=== WORK TO BE COMPLETED ===
Below are the records. Count the lines containing the string "Right", and reply with the number alone.

=== THE DATA ===

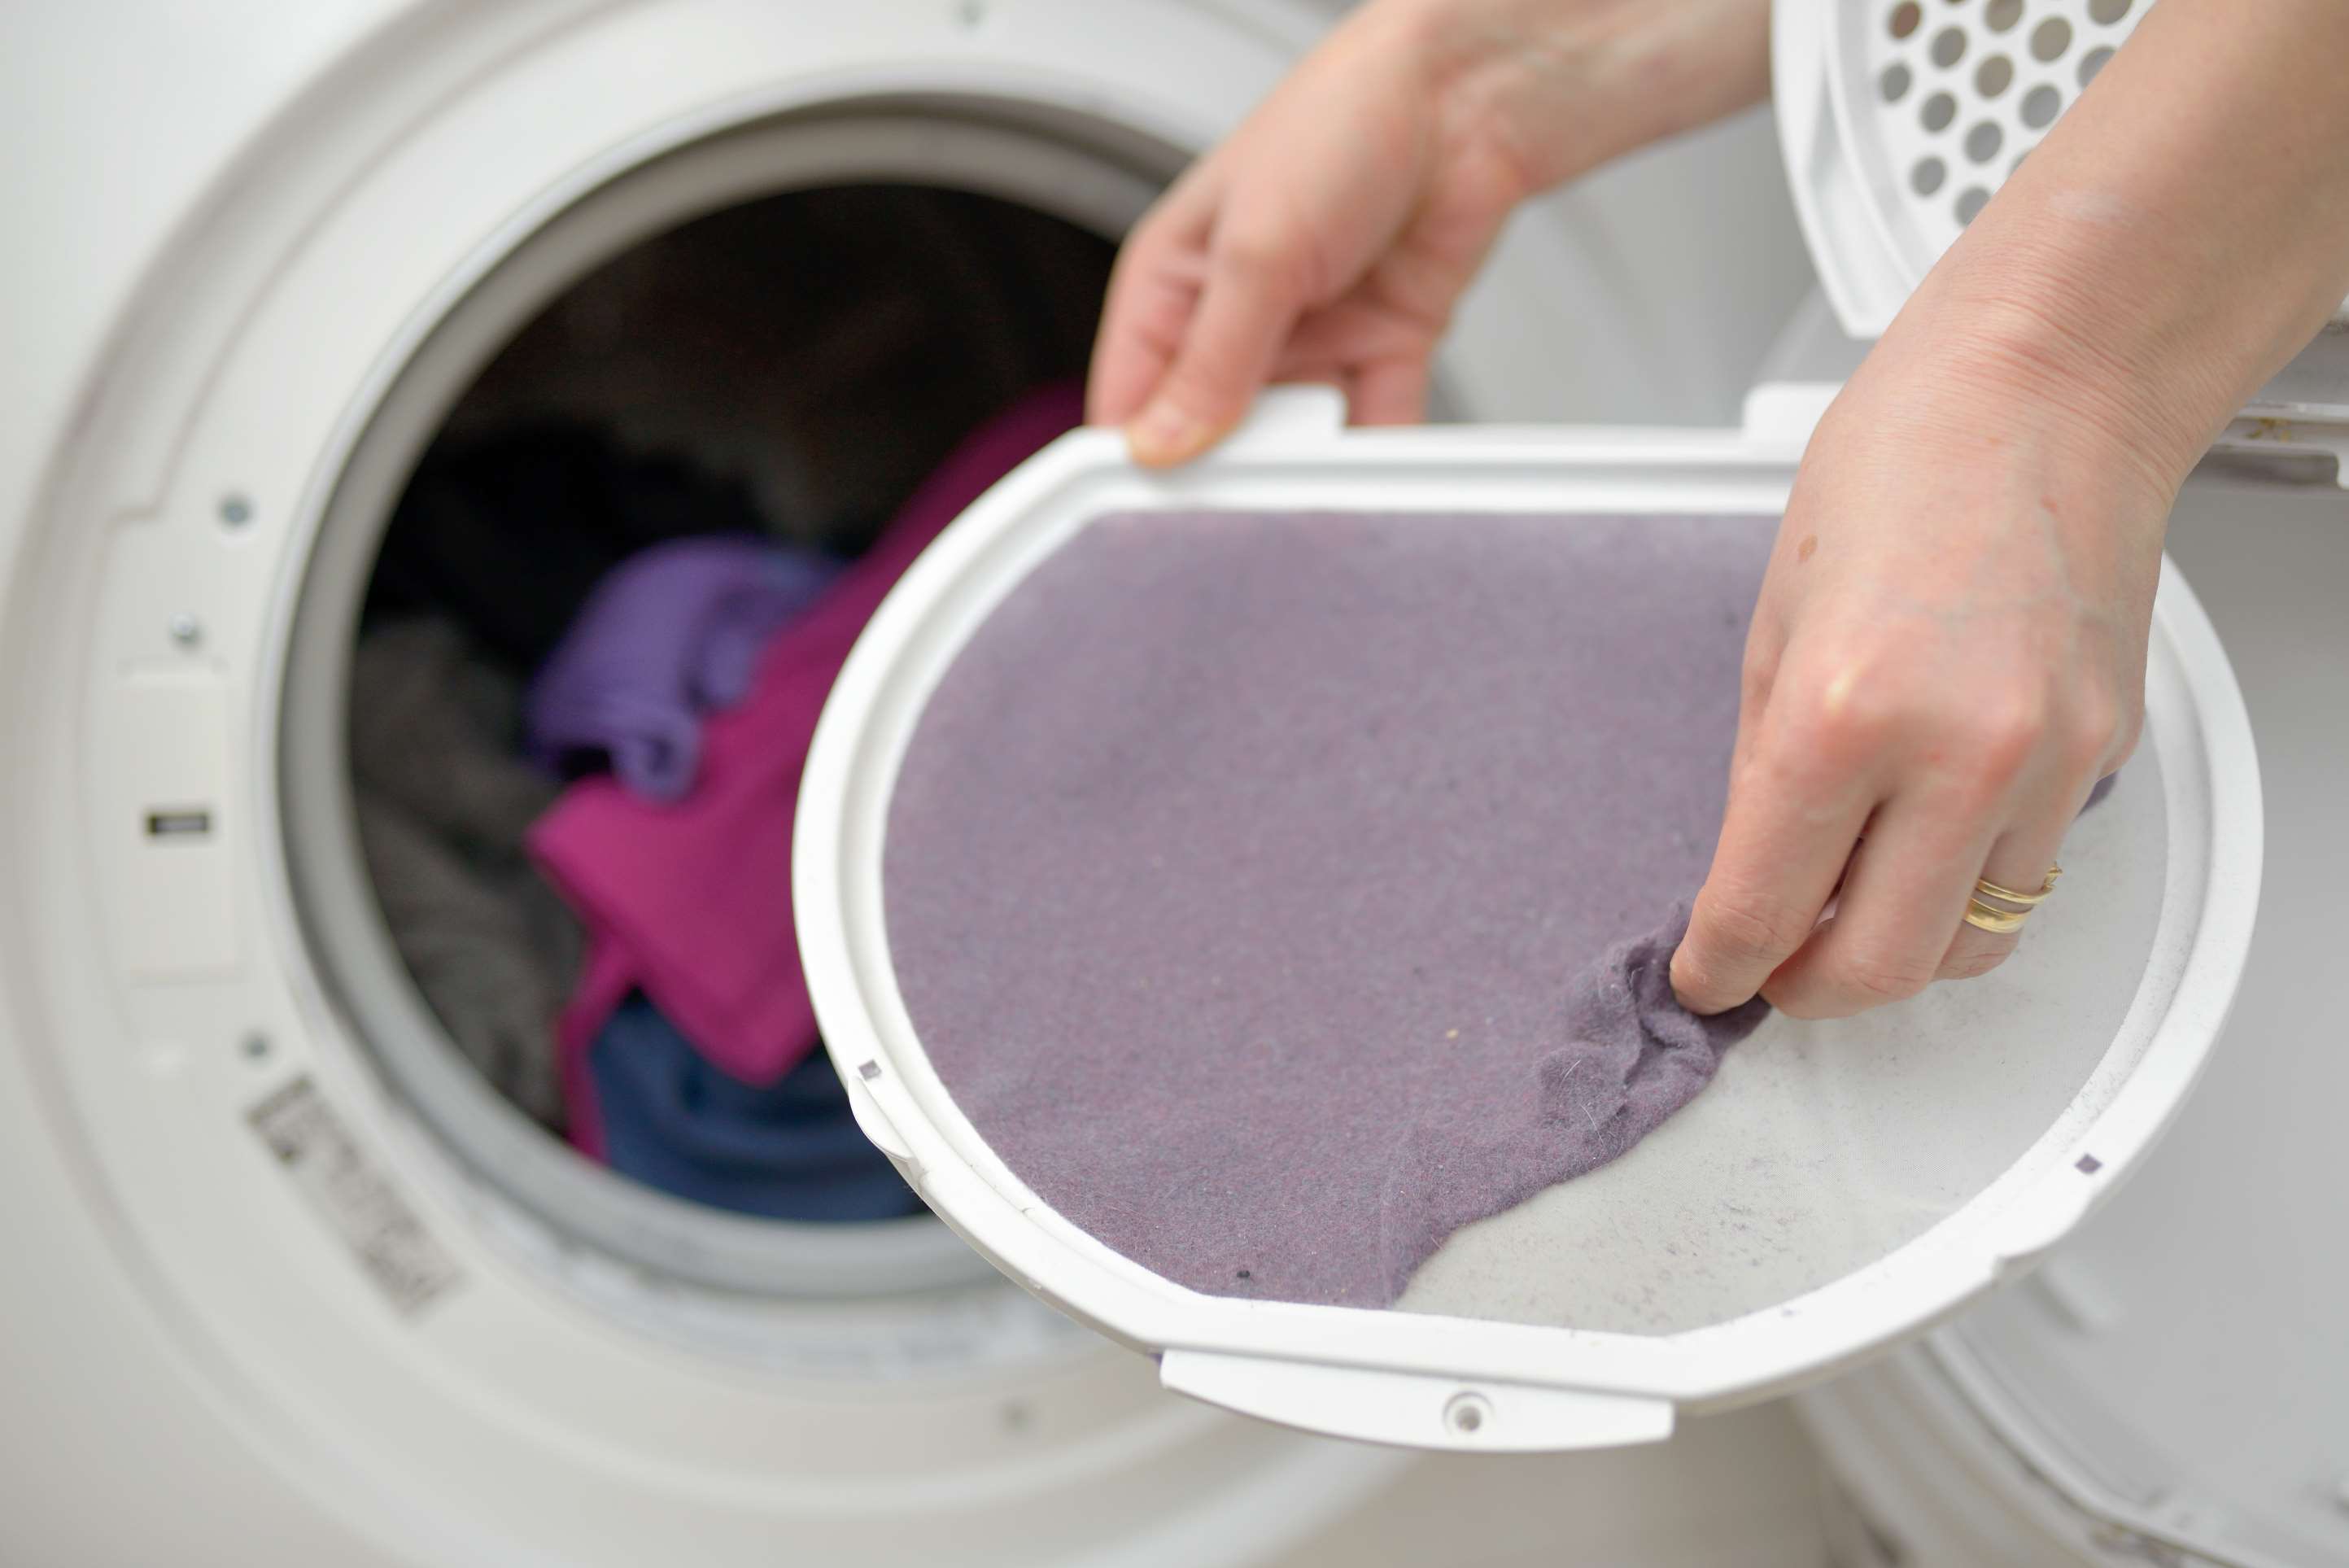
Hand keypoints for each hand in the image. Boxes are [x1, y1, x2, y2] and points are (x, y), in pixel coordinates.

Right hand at [1088, 0, 1769, 462]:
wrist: (1469, 95)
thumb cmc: (1341, 120)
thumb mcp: (1258, 248)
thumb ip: (1213, 360)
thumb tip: (1162, 447)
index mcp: (1171, 286)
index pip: (1129, 403)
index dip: (1137, 466)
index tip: (1155, 520)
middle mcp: (1233, 320)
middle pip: (1211, 437)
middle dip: (1227, 477)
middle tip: (1239, 517)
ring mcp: (1308, 340)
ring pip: (1291, 444)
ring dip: (1304, 472)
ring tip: (1310, 492)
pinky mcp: (1379, 350)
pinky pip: (1368, 430)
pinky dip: (1373, 461)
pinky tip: (1370, 483)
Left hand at [1669, 331, 2167, 1018]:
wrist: (2045, 389)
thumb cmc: (1903, 464)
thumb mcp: (1774, 627)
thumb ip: (1764, 772)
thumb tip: (1753, 874)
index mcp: (1842, 714)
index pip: (1765, 909)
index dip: (1721, 966)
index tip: (1706, 978)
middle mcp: (1958, 753)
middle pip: (1880, 968)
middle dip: (1809, 990)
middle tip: (1772, 971)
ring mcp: (2048, 761)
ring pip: (1971, 942)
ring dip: (1900, 947)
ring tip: (1850, 904)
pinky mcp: (2105, 753)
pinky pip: (2027, 869)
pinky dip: (1968, 879)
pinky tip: (1929, 828)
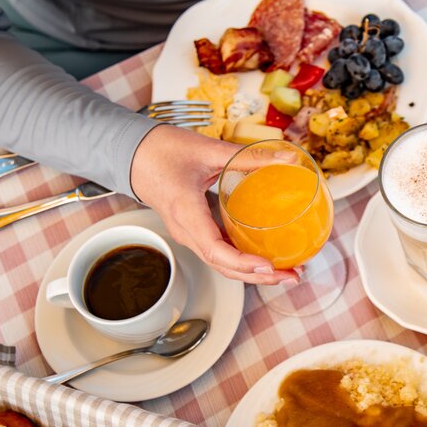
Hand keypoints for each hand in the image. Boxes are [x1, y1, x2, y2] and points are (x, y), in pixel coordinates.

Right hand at [129, 125, 298, 284]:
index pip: (215, 250)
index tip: (269, 266)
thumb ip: (249, 155)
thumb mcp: (209, 150)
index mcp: (186, 213)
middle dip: (259, 277)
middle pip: (223, 266)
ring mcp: (189, 233)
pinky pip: (219, 252)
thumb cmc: (162, 150)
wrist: (133, 153)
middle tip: (293, 275)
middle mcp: (186, 231)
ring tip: (286, 270)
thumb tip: (288, 157)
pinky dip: (243, 259)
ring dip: (253, 272)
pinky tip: (266, 254)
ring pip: (222, 263)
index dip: (243, 263)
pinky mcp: (194, 230)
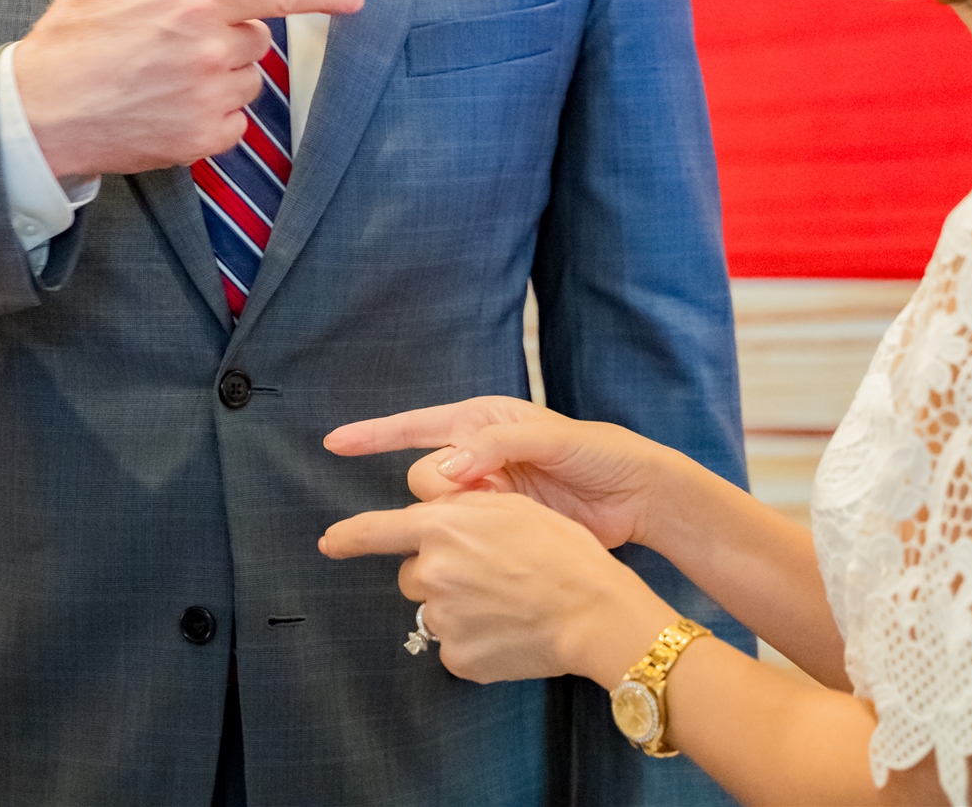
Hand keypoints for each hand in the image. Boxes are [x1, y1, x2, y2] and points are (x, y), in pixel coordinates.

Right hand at [13, 0, 364, 176]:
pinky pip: (234, 124)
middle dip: (230, 39)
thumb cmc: (70, 41)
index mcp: (193, 5)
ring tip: (166, 79)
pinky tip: (169, 110)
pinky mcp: (200, 140)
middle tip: (176, 44)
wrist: (38, 116)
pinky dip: (211, 119)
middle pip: (258, 41)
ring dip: (222, 80)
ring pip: (248, 84)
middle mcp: (209, 52)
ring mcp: (207, 99)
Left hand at [320, 492, 674, 684]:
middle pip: (412, 575)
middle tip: (485, 575)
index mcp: (442, 526)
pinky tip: (507, 632)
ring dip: (457, 607)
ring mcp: (442, 618)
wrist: (594, 611)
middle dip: (438, 574)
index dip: (347, 537)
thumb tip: (429, 525)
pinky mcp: (458, 657)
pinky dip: (474, 641)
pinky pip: (453, 646)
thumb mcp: (512, 507)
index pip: (374, 531)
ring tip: (504, 604)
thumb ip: (461, 509)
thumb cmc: (562, 551)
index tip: (328, 543)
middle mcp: (432, 571)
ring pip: (434, 611)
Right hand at [326, 396, 686, 550]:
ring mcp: (487, 495)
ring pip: (441, 513)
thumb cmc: (599, 453)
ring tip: (499, 518)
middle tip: (484, 497)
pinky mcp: (500, 528)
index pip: (415, 427)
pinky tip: (481, 549)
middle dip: (439, 492)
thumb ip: (496, 447)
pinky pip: (463, 537)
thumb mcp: (551, 438)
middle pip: (424, 477)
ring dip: (456, 521)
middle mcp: (477, 457)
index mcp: (483, 422)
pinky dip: (463, 543)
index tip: (334, 443)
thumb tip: (444, 468)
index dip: (373, 435)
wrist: (637, 497)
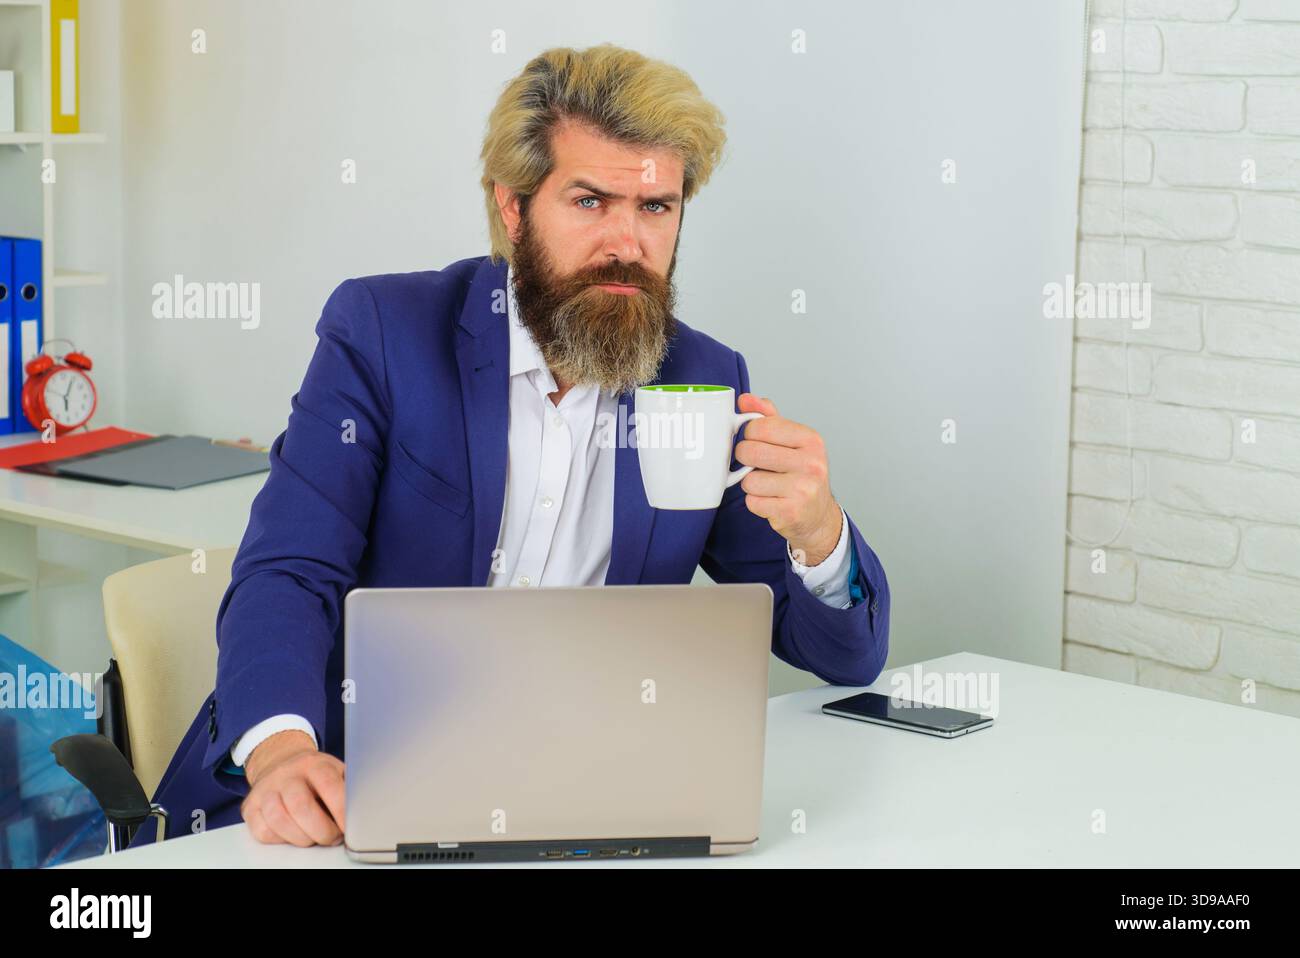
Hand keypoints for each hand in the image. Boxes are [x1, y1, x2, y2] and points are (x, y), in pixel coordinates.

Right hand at [241, 730, 344, 846]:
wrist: (280, 762)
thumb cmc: (315, 774)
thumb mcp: (336, 771)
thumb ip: (349, 788)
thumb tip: (366, 809)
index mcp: (314, 763)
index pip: (328, 785)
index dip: (340, 809)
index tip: (350, 826)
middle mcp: (287, 774)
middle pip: (301, 806)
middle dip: (322, 830)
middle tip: (333, 837)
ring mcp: (266, 790)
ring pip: (279, 821)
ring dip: (302, 838)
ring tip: (315, 837)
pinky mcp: (250, 807)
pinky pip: (263, 832)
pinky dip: (281, 840)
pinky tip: (293, 833)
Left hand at [735, 393, 841, 565]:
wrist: (817, 514)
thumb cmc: (800, 474)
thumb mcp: (791, 441)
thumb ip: (768, 418)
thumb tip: (745, 399)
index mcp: (811, 440)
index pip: (760, 426)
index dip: (749, 434)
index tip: (756, 441)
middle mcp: (811, 463)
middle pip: (750, 451)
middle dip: (745, 458)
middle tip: (756, 464)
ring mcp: (803, 489)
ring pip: (748, 480)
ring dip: (750, 484)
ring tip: (768, 485)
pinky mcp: (791, 512)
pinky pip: (752, 502)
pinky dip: (755, 502)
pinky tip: (771, 500)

=== SOLUTION BELOW ===
5